» Lesetext
━━━━━━━━━━
Wie verbringen die Lissabonner ihre Wochenenden? Kürzlich wurden Zahlen veröffentlicht, die zeigen dass eine halbe Million Lissabonner die zehn größeren Einkaufszentren aufsuchten. Hier finden die verschiedenen Familienmitglieder alles für ihren jeweiligen Appetit: Spielzonen für die Kleinen, Fitnesszentren, Kinos, Diskotheken für das Jungvolk, Frisöre für die Mütter, Bars und Weinstuben für die Väter. Aber wie vergnügten sich die Lisabonner in der guten alten Zeit, als diese Konsumtempel noch nicht existierten?

Wer nicht zu Hause bleiben wollte und sich in seinem Viertel unterhielt, entschied sich für eine der stadtnahen Strände, sei es auf der outra banda, der anderen Seite (z.B. die Costa de Caparica), sei es an der Mündung des Tejo (von Cruz Quebrada, Carcavelos bis Estoril und Cascais), alles Strände, die mit öffentlichen Verkehrsmitteln leicht zu erreichen sind. Die wenigen Autofahrer, die es zu der Zeit gab, nahmen die Familie auf eine längere Spazierfahrt mit, die sogenannte volta dos tristes ("die Rundfahrt der Langweiler")
━━━━━━━━━━
» Schriftliche Aufgaben
**a)** Übersetze aus dem Lesetext diesen Satz ins Englische: „Kürzlich wurden Zahlen veröffentlicht, die zeigen dass eine halbe Million Lissabonner die zehn größeren Einkaufszentren aufsuchten.“
**b)** Was finden die Väter laut Lesetext in den Einkaufszentren?
**c)** Schreibe den Lesetext über die Wochenenden der Lissabonner im Anschluss an seine letzte Zeile weiter.

» Datenauszug
━━━━━━━━━━
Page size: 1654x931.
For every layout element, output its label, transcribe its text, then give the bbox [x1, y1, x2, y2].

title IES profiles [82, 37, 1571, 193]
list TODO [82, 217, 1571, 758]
━━━━━━━━━━
» Ergebnisse der Übung
**a)** Figures were recently published showing that half a million Lisbon residents visited the ten larger shopping centers.

**b)** Bars und Weinstuben.

**c)**
Man fuhr an der Küstenstraße (Marginal) entlang, wo man bei geöffneten Fenstern schon mal die Lungen voll Meeresluft pumpen konnte; ein kleine Pause in Estoril oder Cascais, um eine bica zu nehmen; dann ging es weiter über den Guincho zum Cabo da Roca, dem westlichsten Punkt des europäischen Kontinents; auf dem Weg nach Sintra, in der Gegend von Almoçageme oder Colares, wurden landwirtschaftlichen Produkte erstanden, welche die Bauern der Region, die saloios, am Straßenrand anboten. In Sintra deckte man sich anderweitig ein: mit den berühmten queijadas (Quarkstücken), die man vor Ort verzehrte oder für den Heimweg einwickeln ließ. Auf dem Rückweg vertrat man sich, soweit die Zeit reichte, die Beine in dem wunderschönen Park von Queluz, der von dem damals noch nicht verschmutzten Fluss Jamor durchquert wurde.

Diese Rundfahrt, für viele Familien ein Ritual, erforderte nicht viel Phantasie, was ihr den Beinamen "Rundfahrt der Langweiler" (volta dos tristes) einbrachte. Böse Zungen spielten mehr auf die andere Bedeutung von triste ("traurig") an, indem sie unterstellten, dass die Autofahrer, das heißt die Familienväter, traurig waren, weil diese Rundfahrten sie daran hinderte sich mit ihren Geliebten zu treffen, mit denen sie an den Wochentagen ein Doppelleben führten.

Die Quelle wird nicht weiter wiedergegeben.